Nos nossos dias, chama a atenção a raridade de presenciar um filme mudo (sem trilha sonora acrescentada) no circuito comercial. Impressiona o agenciamento de imagens que não estejam focadas no rosto humano, e nem necessariamente no corpo humano enquanto elemento organizador do quadro. A montagem intercala sequências de natureza em ordem próxima da aleatoriedade, em oposição aos conceitos posteriores de narrativa ou linearidade.
As cenas de animais, rios e árvores poderiam ser organizadas em qualquer outra estrutura, sem prejuízo particular ao resultado. Interessam em si próprias, pela dificuldade da captação, mais do que pela riqueza de discurso obtido através da aproximação entre elas. Amazonas, o Maior Rio do Mundo se converte, aos olhos contemporâneos, numa obra retórica. Assistimos à obra perdida de mais de cem anos atrás, ao invés de um documentário de Silvino Santos a respeito do Rio Amazonas. A restauração se faz arqueologia, e o cinema dos nossos tempos encontra a função museológica da imagem.

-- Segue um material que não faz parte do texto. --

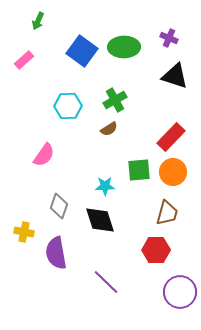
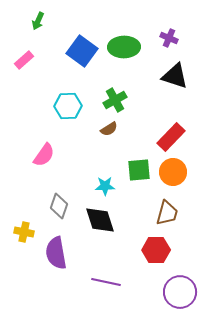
purple line: rotated 32 degrees counterclockwise
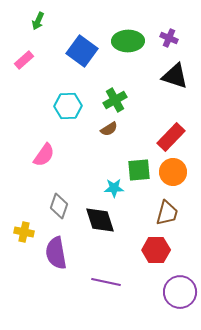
green ellipse: moved 4 px right, 6 px up
cyan star: moved 9 px right, 2 px down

André Bazin discutia, em seus escritos, a preservação cinematográfica do real em âmbar, para a descoberta de futuras gerações. De maneira consciente ou não, esta forma de arte portaria valor em sua própria iniciativa, para além dos elementos representados. Alguns cineastas e críticos de cinema assumem a intenção de deixar às sociedades futuras uma prova de nossa percepção de mundo no tempo em que nos encontramos. Pois bem, as interpretações mudaram, inevitavelmente. Assistimos a este documentário com o intuito de ver algo que não existe mais.

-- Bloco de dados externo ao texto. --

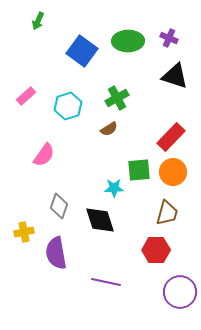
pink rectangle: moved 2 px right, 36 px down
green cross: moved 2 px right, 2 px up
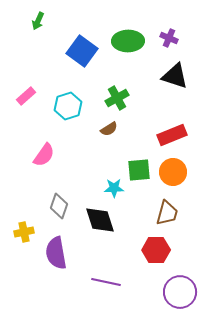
red rectangle: moved 1 px right, 2 px up; rotated 24 degrees clockwise
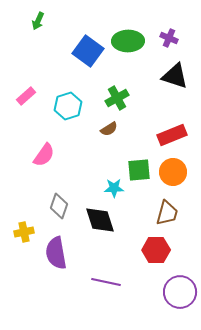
blue square: moved 6 px right
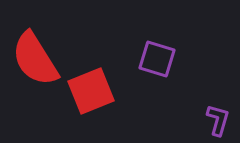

Há um aspecto amargo ao perceber que a natureza se degradou, os povos indígenas foram massacrados, junto a um curioso alívio em notar que descobrimos formas mais responsáveis, menos fetichistas e exploradoras, de travar contato com culturas diferentes daquela dos homens brancos. Ganhamos em reflexão sobre a natureza (humana e geográfica), perdemos na existência de uma natureza a partir da qual refletir. Com Amazonas, o Maior Rio do Mundo, desapareceram a película, a floresta, a maneira de ver o Brasil e a realidade. À nossa geração, resta um filme de fantasmas.